Subconscious Film - Sleeping Beauty (1959)

These essays are specifically for reading after ones personal viewing


        Sleeping Beauty is my second favorite Disney animated movie. Maleficent is the most truly evil, well written, best voiced and has the most interesting character design of any Disney villain; Prince Phillip the most righteous prince (only he could supersede my jealousy of being with Aurora); Aurora the most luscious princess. When the fairies cast their blessings over Aurora in her crib, I tear up during each spell. The music mixed with the abstract art colliding in the galaxy, somehow finds that certain connection in my brain on which to pull upon. Maybe it's because I wish the spells mine, or maybe it's because I wish to be a part of the world before me, or maybe it's because I wish so desperately for Sleeping Beauty to be mine (no, not as a baby); but it's most likely because it's such a beautiful display of art in each medium mixing together in harmony. 

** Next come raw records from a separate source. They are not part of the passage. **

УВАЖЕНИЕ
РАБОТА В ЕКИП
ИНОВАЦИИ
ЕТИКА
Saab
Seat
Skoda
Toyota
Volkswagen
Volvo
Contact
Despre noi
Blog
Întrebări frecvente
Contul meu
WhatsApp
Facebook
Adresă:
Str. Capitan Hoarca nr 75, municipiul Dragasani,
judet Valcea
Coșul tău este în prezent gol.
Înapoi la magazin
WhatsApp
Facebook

        Although, over the years I've acquired certain criticisms with Sleeping Beauty that would seem to make my viewing, a less spiritual one. Gender and pretty bad woman stereotypes, for one. For some reason it seems odd to criticize an old Disney classic; it feels as though I don't have the right, or because it's a classic there's no need to. But when you grow you realize the conservative thought of the creators and of the time. Take Snow White's, "it's off to work we go." How are they possibly going to make clothes for sixteen years without a single spindle? I think about these criticisms before the film starts, and during I am totally enveloped in the renaissance of time. During my last viewing, I was completely transfixed by one thing in particular. 

        "I wonder. I wonder. I wonder why each little bird has a someone..." Auroras voice... You can see her lips that shame the rose, and hair like the brilliance of the sun in her voice. The vibrato and soprano so controlled at its quite volume, she delivers a most wonderful performance. The lines are poetry. Not hard to decipher, the meaning creates a relation with its listener and questions life by creating imagery. In one minute and 20 seconds we find a song that transcends the majority of music in today's society. Whether you look at it objectively, technically or subjectively, I know that you feel in your heart of hearts the truthfulness of this statement. This song is a true love song. Because, instead of speaking about a kind of man or women she's finally found in her life, she's directly questioning love and the life that exists around it. I live by the words "I wonder." To always wonder and to always question anything I can. I know that Sleeping Beauty taught me to do this at a young age. To teach the young to grow, and old the new, is an achievement I can only hope to present in my aging life. And to find someone who feels the same would only influence this love for relation. I hope someone will find me someday "and bring back a love song to me."